(STORED DATA)

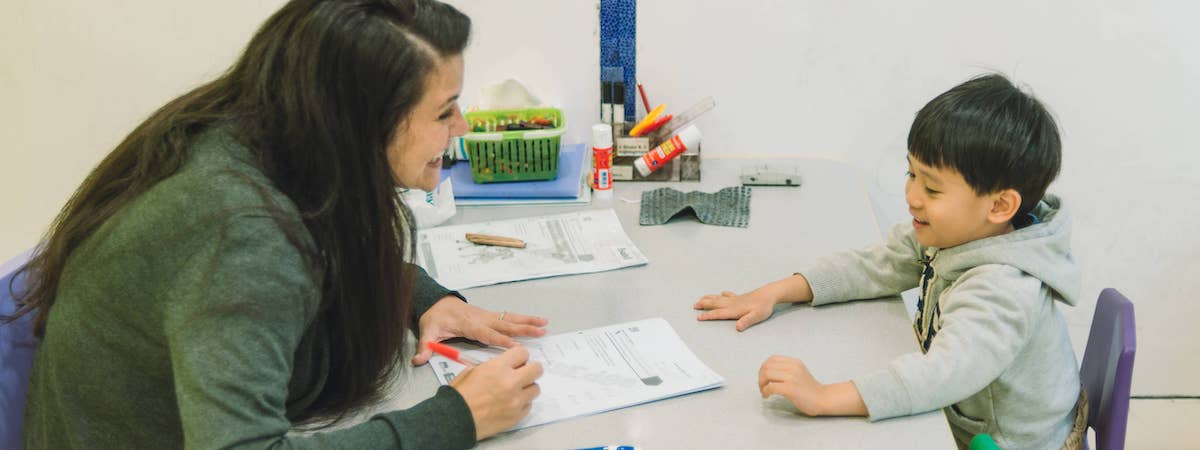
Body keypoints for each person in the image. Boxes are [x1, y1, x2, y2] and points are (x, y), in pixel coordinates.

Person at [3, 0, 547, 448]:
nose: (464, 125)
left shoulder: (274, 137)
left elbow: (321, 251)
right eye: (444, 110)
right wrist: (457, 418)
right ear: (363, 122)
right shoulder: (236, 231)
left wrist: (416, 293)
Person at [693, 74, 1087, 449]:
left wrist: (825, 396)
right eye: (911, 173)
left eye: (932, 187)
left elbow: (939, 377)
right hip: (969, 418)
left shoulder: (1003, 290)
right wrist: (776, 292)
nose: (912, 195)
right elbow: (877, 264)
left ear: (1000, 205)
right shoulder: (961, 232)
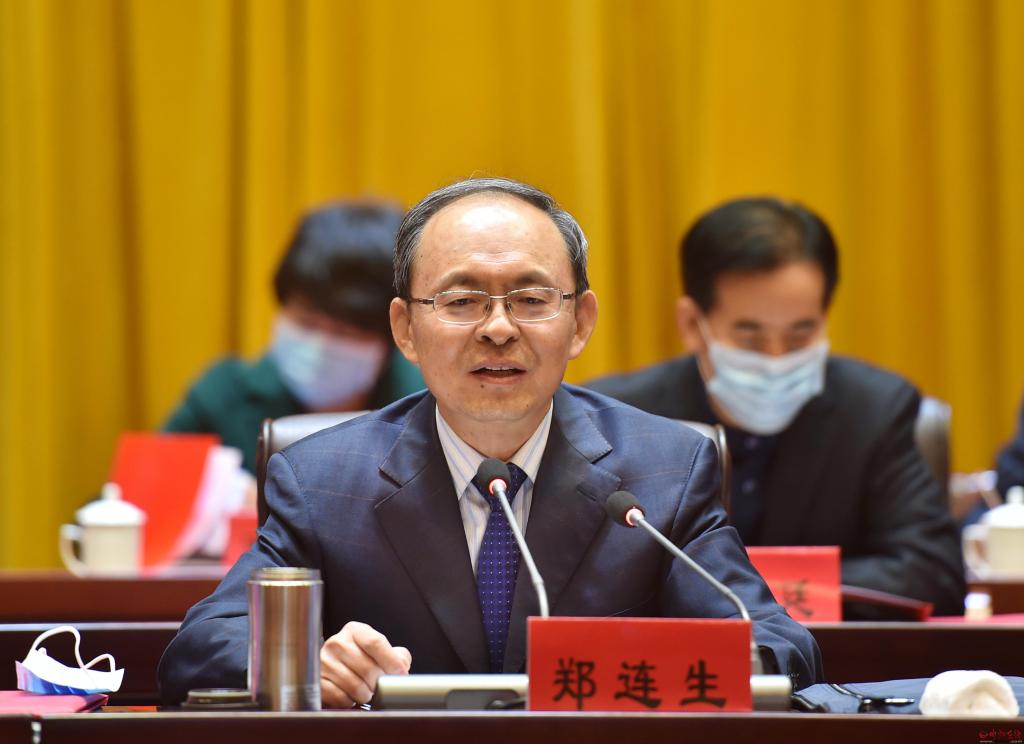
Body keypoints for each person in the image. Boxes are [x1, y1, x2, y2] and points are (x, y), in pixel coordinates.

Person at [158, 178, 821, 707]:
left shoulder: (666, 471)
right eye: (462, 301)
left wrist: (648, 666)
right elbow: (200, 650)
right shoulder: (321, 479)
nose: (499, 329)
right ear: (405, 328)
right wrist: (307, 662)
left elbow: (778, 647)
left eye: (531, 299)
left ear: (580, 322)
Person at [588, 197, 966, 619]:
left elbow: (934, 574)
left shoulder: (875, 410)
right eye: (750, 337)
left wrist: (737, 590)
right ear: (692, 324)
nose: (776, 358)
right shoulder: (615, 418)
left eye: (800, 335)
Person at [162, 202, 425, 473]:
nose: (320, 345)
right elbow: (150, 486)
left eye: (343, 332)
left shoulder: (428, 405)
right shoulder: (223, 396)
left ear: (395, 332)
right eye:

(End STORED DATA)

**WORK ITEM**
Once the images are removed, print the remaining data exactly as it appears above.

**ANSWER SECTION**
Body keypoints for each person in the image. Boxes are [x1, y1, x2, y2] and points are (x, y), in pixel coordinates.

Person at [3, 0, 547, 448]:
nose: (464, 125)
left shoulder: (274, 137)
left elbow: (321, 251)
right eye: (444, 110)
right wrist: (457, 418)
right ear: (363, 122)
right shoulder: (236, 231)
left wrist: (416, 293)
Person at [693, 74, 1087, 449]:
left wrist: (825, 396)
right eye: (911, 173)
left eye: (932, 187)
left elbow: (939, 377)
right hip: (969, 418)
left shoulder: (1003, 290)
right wrist: (776, 292)
nose: (912, 195)
right elbow: (877, 264)
left ear: (1000, 205)
right shoulder: (961, 232)
Body keypoints for each person in the image. Boxes are [x1, y1, x2, y2] and points are (x, y), in pixel coordinates.

Person at [158, 178, 821, 707]:
left shoulder: (666, 471)
right eye: (462, 301)
left wrist: (648, 666)
right elbow: (200, 650)
right shoulder: (321, 479)
nose: (499, 329)
right ear: (405, 328)
right wrist: (307, 662)
left elbow: (778, 647)
left eye: (531, 299)
left ear: (580, 322)
Person at [588, 197, 966, 619]:
left elbow: (934, 574)
left shoulder: (875, 410)
right eye: (750, 337)
left wrist: (737, 590)
right ear: (692, 324)
nose: (776, 358)
right shoulder: (615, 418)
left eye: (800, 335)
Person at [162, 202, 425, 473]:
nose: (320, 345)
right elbow: (150, 486)
left eye: (343, 332)
left shoulder: (428, 405)
right shoulder: (223, 396)
left ear: (395, 332)
right eye:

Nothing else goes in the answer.